You faced your fears, went to the doctor, followed all the treatments and took all of the pills -- and now you're feeling better. But when the bills start to trickle in, your insurance company denies coverage. Suddenly, you're feeling sick again.
While suffering an illness can fill you with angst, facing the high cost of medical treatments, doctor bills and hospitalizations can be staggering. It's reassuring to have health insurance; you expect the basics, after co-pays, to be covered. But what if they're not? What kind of recourse do you have when your insurance company says no?
In order to maximize insurance benefits, read through your policy and follow the plan language; explore discount drug options with large retailers, supermarkets, or pharmacy chains; and discuss drug replacement programs with the physician. Become familiar with any pre-authorizations that may be necessary, and make sure you get the appropriate referrals.
Many plans will permit you to notify your doctor after seeking emergency care, but non-emergency procedures require doctor approval first. Do your research about in-plan doctors and providers and determine whether you have any provisions for out-of-plan services. Be aware of required waiting periods for pre-existing conditions.
According to the Patient Advocate Foundation, "A non-covered service or insurance denial can result from a pre-existing benefit exclusion or pre-authorization issue such as previous medical advice or treatment before the effective date of the health insurance plan." If this happens to you, you should carefully review the specific reason for denial and see whether you have other coverage options through personal or alternatively sponsored plans (i.e., employer or spousal coverage). Speak to the doctor's office, hospital advocacy or case manager to find out whether they are willing to intercede in your behalf.
"Sometimes it's just a matter of reprocessing the claim," says Erin Moaratty, chief of external communications for the Patient Advocate Foundation.

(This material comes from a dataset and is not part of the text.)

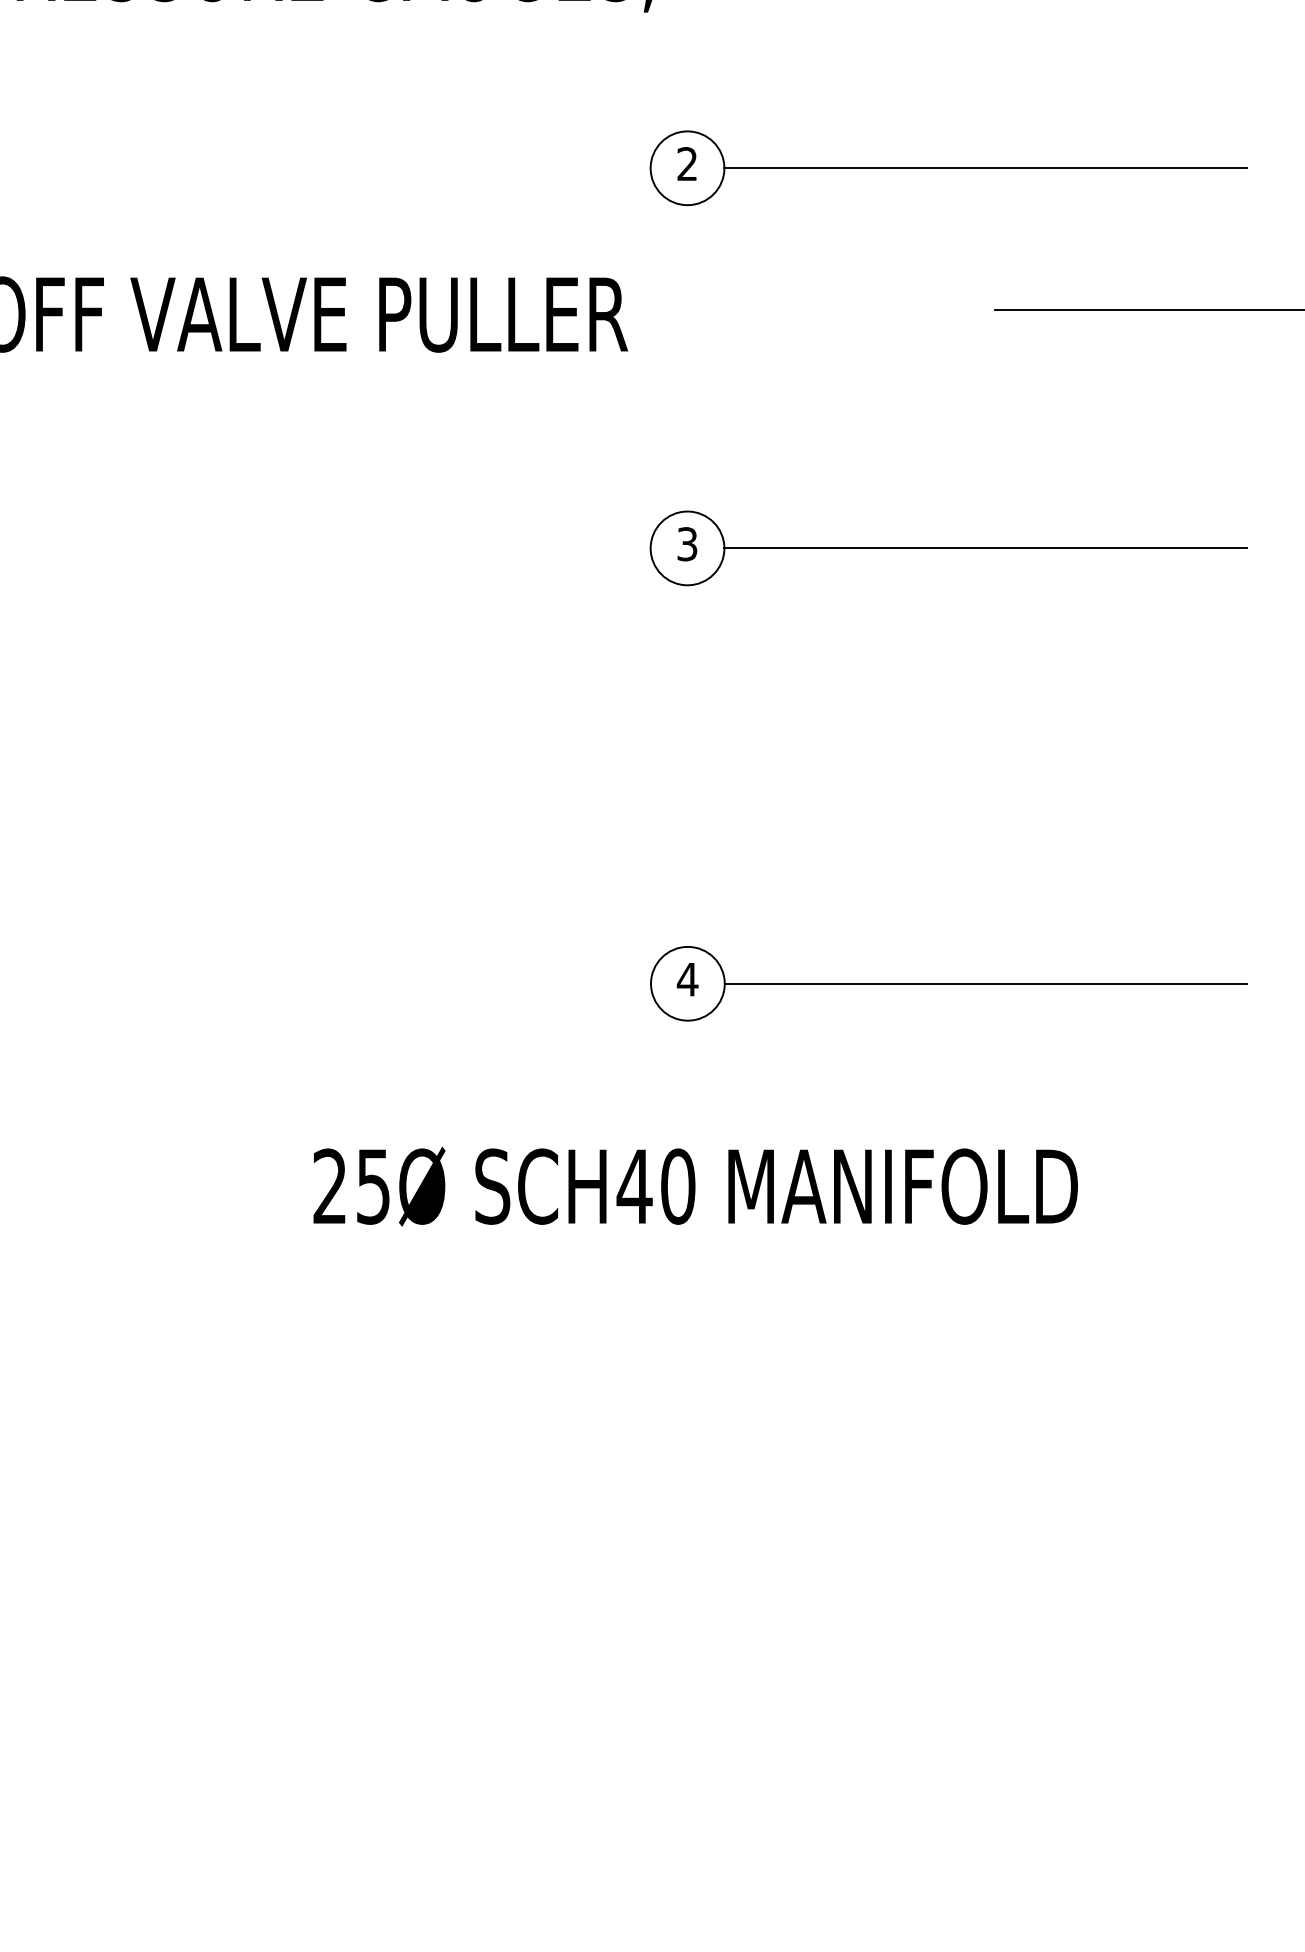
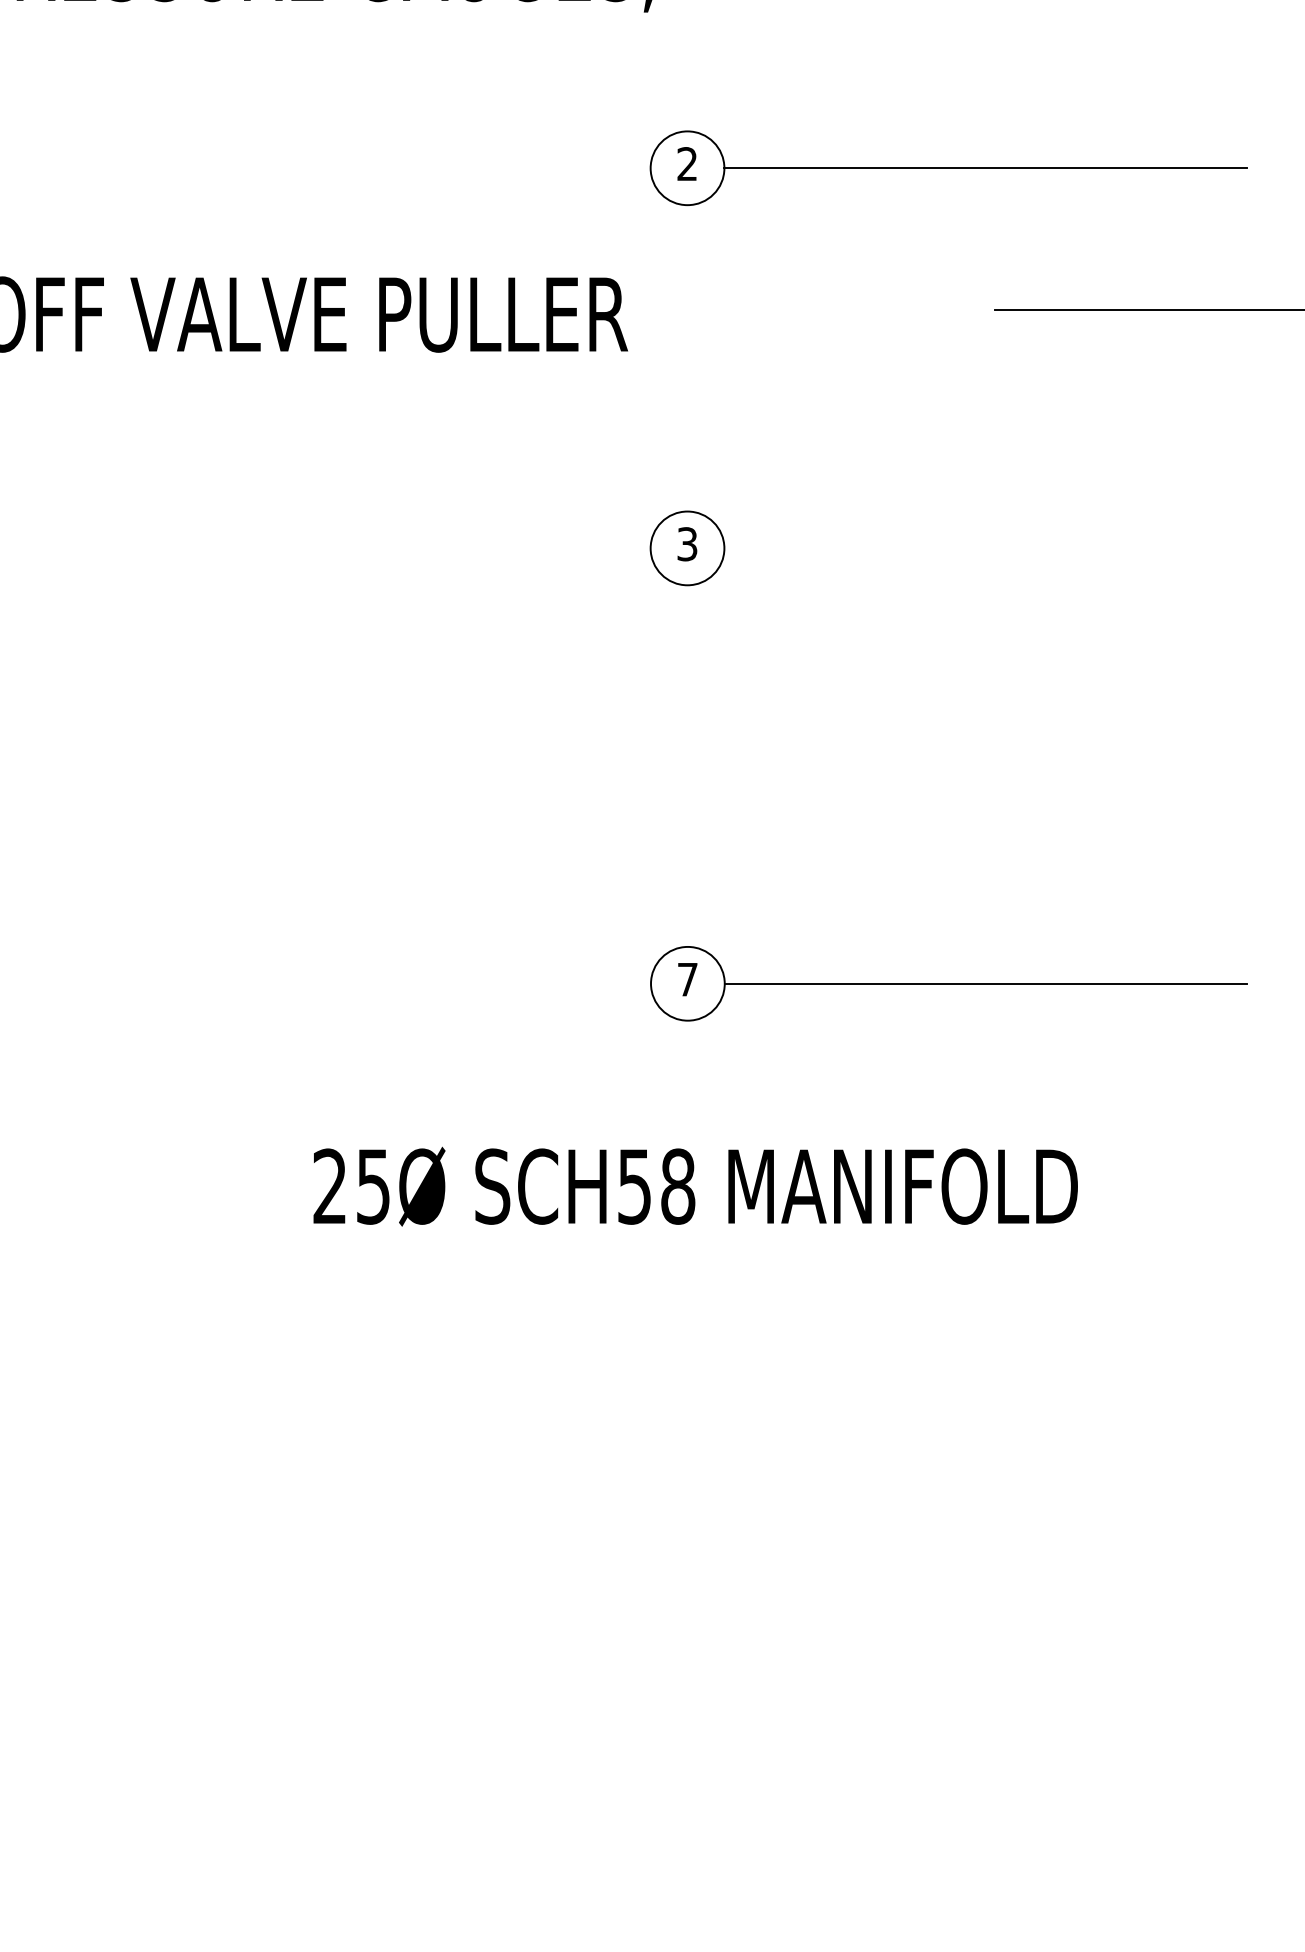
line at (985, 548): present -> none
text at (687, 979): 4 -> 7
text at (655, 1186): SCH40 -> SCH58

If you're denied coverage, read the determination letter carefully for the exact reason that you've been turned down. Sometimes the answer is as simple as a clerical error, your doctor's office listing the wrong code or missing documentation. Billing issues, duplicate claims and absent information can trigger a denial. Contact your insurance company directly for the proper procedure to follow to rectify an error. If the desired procedure is to be scheduled for the future and you're looking to pre-certify, you may need an affirmation from your doctor that proves it's a necessary treatment and not just an elective or cosmetic procedure.
If you need to file a formal appeal, make sure that you have all of your information and records handy. Be prepared to answer what type of service was, or is, needed. What was the reason the insurance company gave for denying coverage? What is the anticipated cost? Is the procedure past any pre-existing waiting periods? Is pre-authorization required or were pre-authorization procedures followed? According to a March 2011 report by the U.S. Government Accountability Office, 39 to 59 percent of denied claims were overturned after appeal. Your appeal has to be factual, informed, firm and polite.
The first step is to appeal to your insurance company, so find out the proper contact address for the appeals department. Don't delay filing your appeal, as the insurance company will take into account the length of time it takes for you to respond. Always make your appeal in writing and mail it with a return receipt so that you have proof it was submitted.
Include letters from your attending physician, medical records, any written care instructions you might have received from a hospital, and evidence that supports taking medications or specific treatments. If you don't hear from the company, follow up politely; you need them to listen to you. If the claim is still denied, contact the medical director in the company with your complete documentation.
If you're unsuccessful after taking these first steps, consider contacting your state's insurance oversight department. If you're at a loss or confused as to how to proceed, a nonprofit organization such as the Patient Advocate Foundation offers advice for free. Fee-based companies may also help negotiate lower fees for uncovered services.